Institute of Quantitative Genetics and Genomics of Plants (QGGP), Heinrich-Heine-University, Universitätsstraße 1, 40225, Düsseldorf, Germany.
SaKa Pflanzenzucht GmbH & Co. KG, Eichenallee 9, 24340, Windeby, Germany.
Theor Appl Genet. 2024 Mar 6;137(3):70. doi: 10.1007/s00122-024-04567-3.

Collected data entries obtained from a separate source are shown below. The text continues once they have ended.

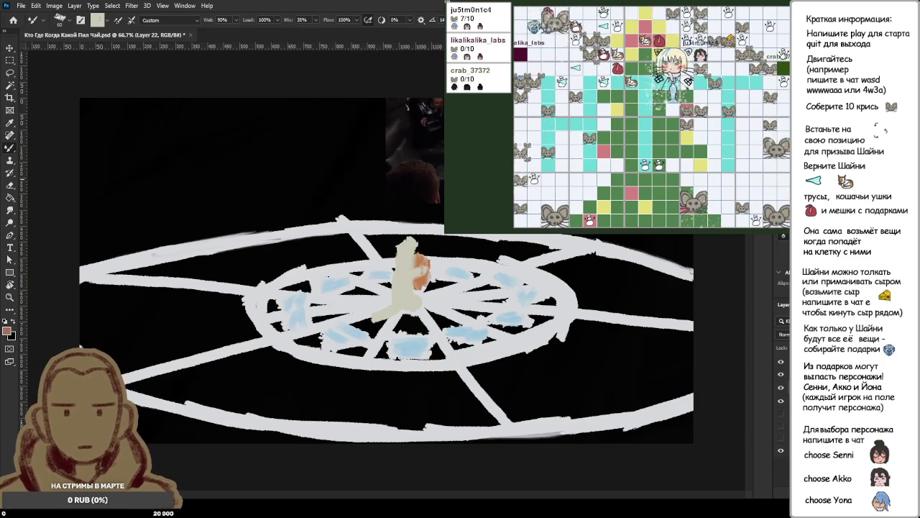
mouse_move(601, 386)
left_mouse_down()
mouse_move(626, 406)
mouse_move(547, 355)
mouse_move(613, 407)
left_mouse_up()
left_click_drag(541, 334, 539, 319)
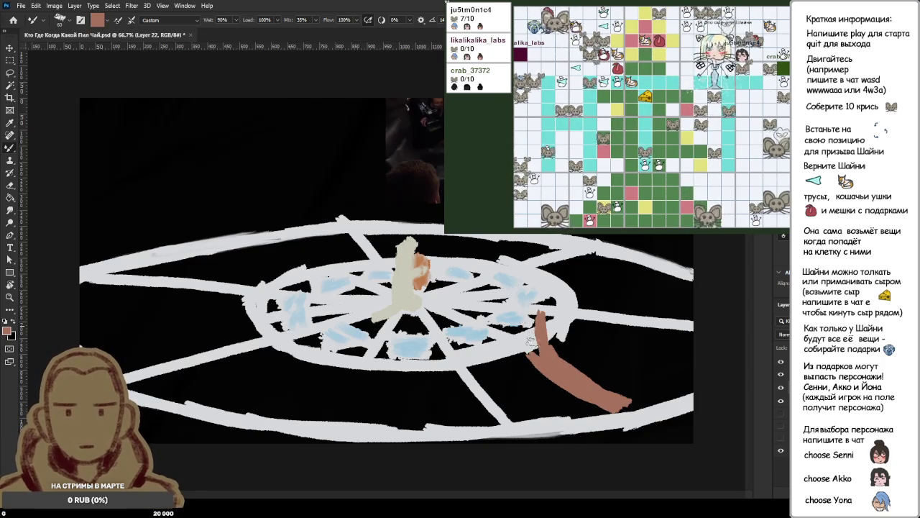
key("ctrl+z")
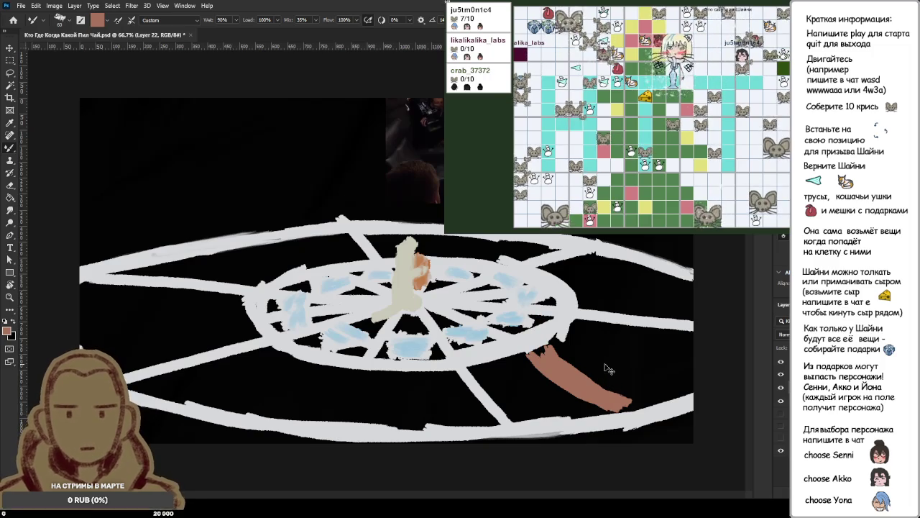
key("ctrl+z")
key("ctrl+z")
key("ctrl+z")
key("ctrl+z")
key("ctrl+z")
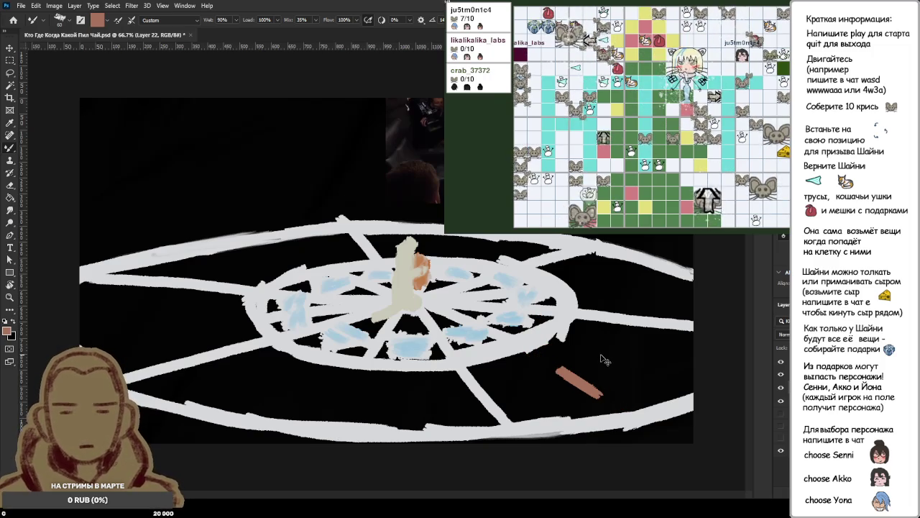
key("ctrl+z")
scroll(540, 223, "up", 2)
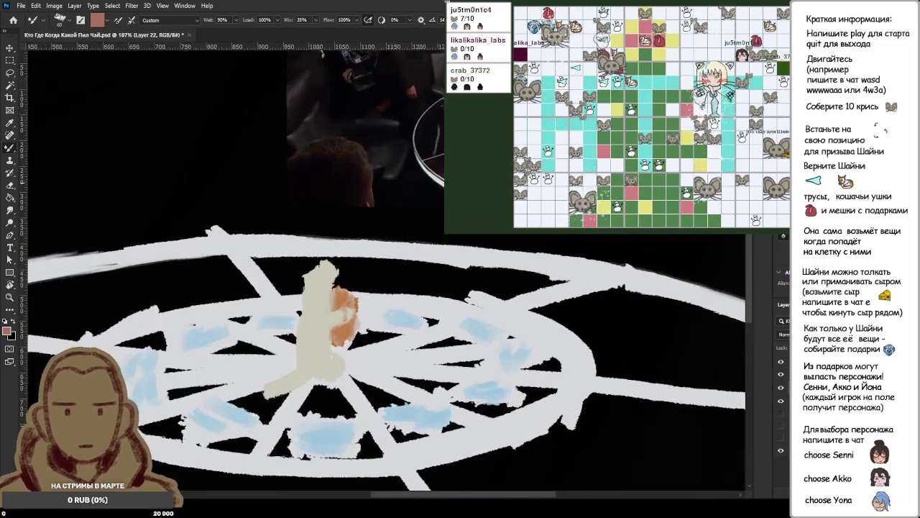
scroll(589, 209, "up", 2)
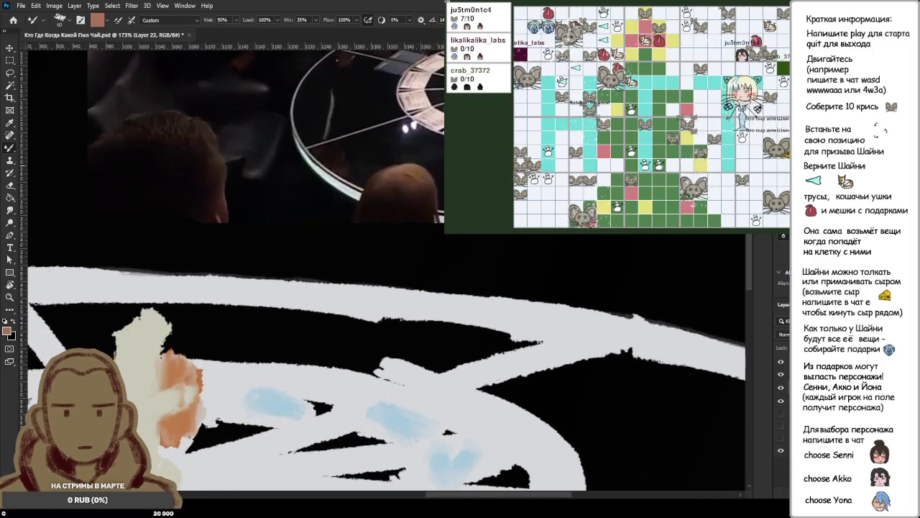
scroll(388, 359, "down", 4)
scroll(388, 359, "down", 1)
scroll(388, 359, "up", 1)
scroll(388, 360, "up", 3)
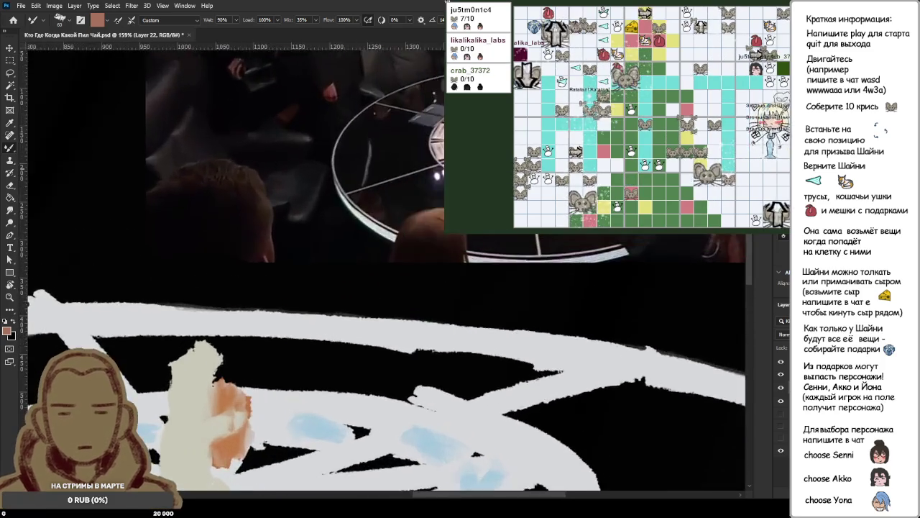
scroll(619, 201, "up", 2)
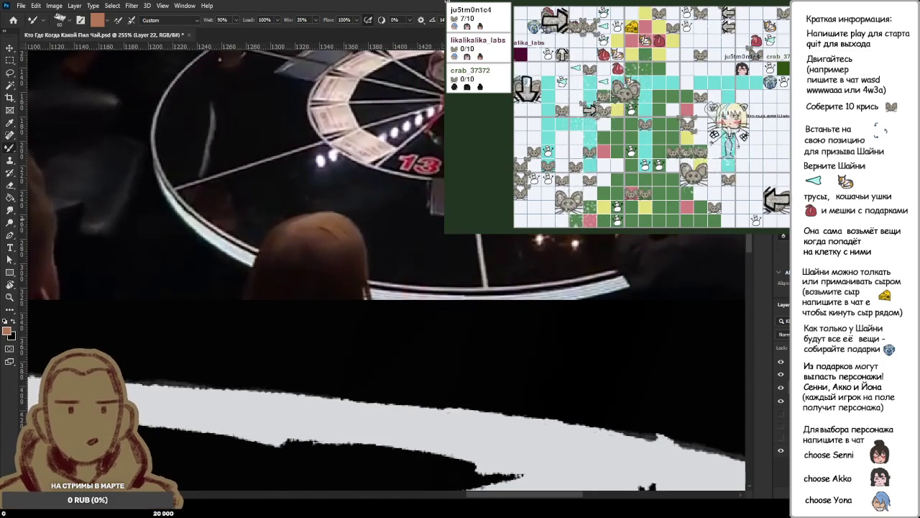
scroll(667, 288, "down", 6)
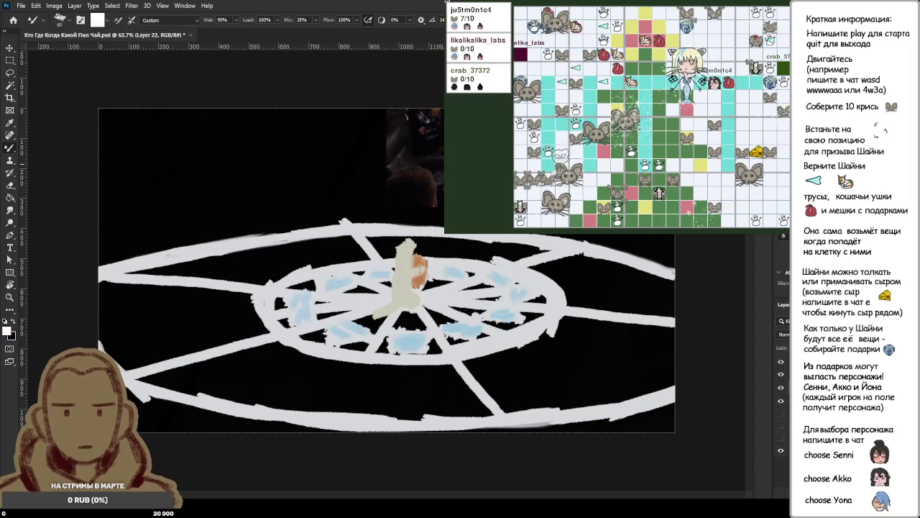
key("x")
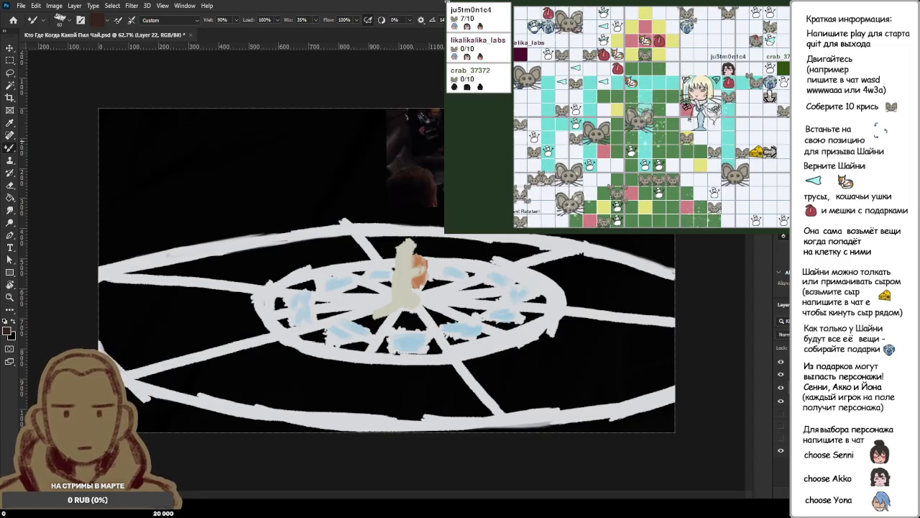
Pick an orange-tan colour, undo all brown test strokes at lower right, then set black.
left_click(421, 272, "alt")
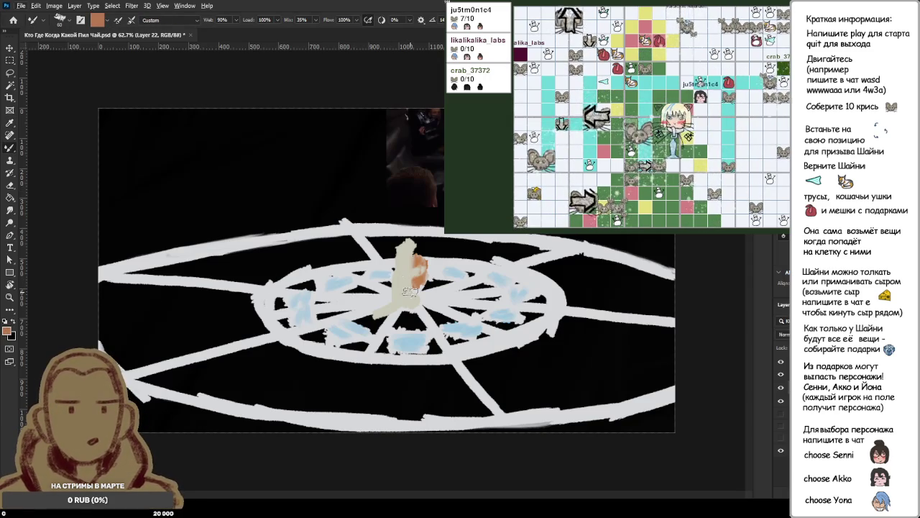
left_click_drag(550, 349, 618, 399)
key("ctrl+z")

Predictive breeding approaches, like phenomic or genomic selection, have the potential to increase the selection gain for potato breeding programs which are characterized by very large numbers of entries in early stages and the availability of very few tubers per entry in these stages. The objectives of this study were to (i) explore the capabilities of phenomic prediction based on drone-derived multispectral reflectance data in potato breeding by testing different prediction scenarios on a diverse panel of tetraploid potato material from all market segments and considering a broad range of traits, (ii) compare the performance of phenomic and genomic predictions, and (iii) assess the predictive power of mixed relationship matrices utilizing weighted SNP array and multispectral reflectance data. Predictive abilities of phenomic prediction scenarios varied greatly within a range of - 0.15 and 0.88 and were strongly dependent on the environment, predicted trait, and considered prediction scenario. We observed high predictive abilities with phenomic prediction for yield (0.45), maturity (0.88), foliage development (0.73), and emergence (0.73), while all other traits achieved higher predictive ability with genomic compared to phenomic prediction. When a mixed relationship matrix was used for prediction, higher predictive abilities were observed for 20 out of 22 traits, showcasing that phenomic and genomic data contained complementary information. We see the main application of phenomic selection in potato breeding programs to allow for the use of the principle of predictive breeding in the pot seedling or single hill stage where genotyping is not recommended due to high costs.
预测性育种方法,如表型或基因组选择,有可能增加马铃薯育种计划的选择增益,这些计划的特点是早期有大量的条目,每个条目的块茎数量很少。本研究的目的是:(i)通过在来自所有市场部分的四倍体马铃薯材料的多样化面板上测试不同的预测方案,探索基于无人机衍生的多光谱反射率数据的表型预测在马铃薯育种中的能力,并考虑广泛的性状;(ii)比较表型和基因组预测的性能;(iii)评估利用加权 SNP 阵列和多光谱反射率数据的混合关系矩阵的预测能力。表型预测方案的预测能力在 -0.15 到 0.88 之间变化很大,并且强烈依赖于环境、预测性状和考虑的预测方案。我们观察到,产量(0.45)、成熟度(0.88)、叶片发育(0.73)和出苗(0.73)等性状的表型预测能力较高,而其他所有性状的基因组预测能力均高于表型预测能力。当使用混合关系矩阵进行预测时,22 个性状中有 20 个表现出更高的预测能力,这表明表型和基因组数据包含互补信息。我们认为表型选择在马铃薯育种计划中的主要应用是允许在钵苗或单株阶段使用预测性育种原则,由于成本高,不建议在该阶段进行基因分型。